To be clear: If you declare a column as "INTEGER PRIMARY KEY" in any table (except WITHOUT ROWID tables) in SQLite, it MUST return an incremental unique value for that column, else it is not SQLite or it is a spelling mistake as Keith guessed at.

So please, just post the schema (the SQL used to create the tables). We should be able to help easily then.

(10) By Goravani (DasGoravani) on 2020-05-06 18:39:21 in reply to 1 [link] [source]

My app is Astrology, it is not a business app, it's always single user and desktop, so the CPU cycles needed for auto increment are probably not a problem.. this is not mission critical or multi user or LAN or WAN, it's non of that, it's local, on a desktop machine, Mac or Windows, single user.. at home in peace.. so to speak :-)

To be clear: I have about 50 tables that already have an Integer Primary Key column which is an old column that was used to contain my unique key values that connect records in other tables, if these would assign unique values higher than the preexisting values in that column, I would be fine already, but I'm getting zeros back from fetches after inserts.. it appears the field is not inserting any number, rowid et al.. I'm not getting it back.

So I remain with my problem, which my previous post makes clear. My data sizes in some tables reach a quarter million records, in most it's just a few thousand.

If I am to add any column constraints such as auto increment or mumbleID I realize I have to recreate my tables correct? I have to copy old aside, recreate, copy data back, delete unneeded copy, I have to do that to add these constraints correct? Wish that alter table could do it but whatever.

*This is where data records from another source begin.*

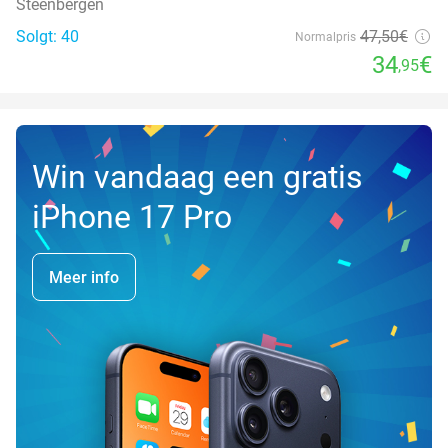
Steenbergen
Solgt: 40
47
,50
€
Normalpris
34
€
,95
Win vandaag een gratis
iPhone 17 Pro
Meer info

So before I recreate with mumbleId and auto increment just wanted to get one last reassurance that that is a good plan and find out what mumbleID means or does..

(13) By Keith Medcalf (kmedcalf) on 2020-05-06 22:11:08 in reply to 10 [link] [source]

Your "integer primary key" is probably not spelled correctly. You must spell it exactly as "integer primary key".

The other possibility is that you are inserting rows and specifying the rowid. It is only automatically generated if it is NULL.

Please show the table definition of a table that is misbehaving.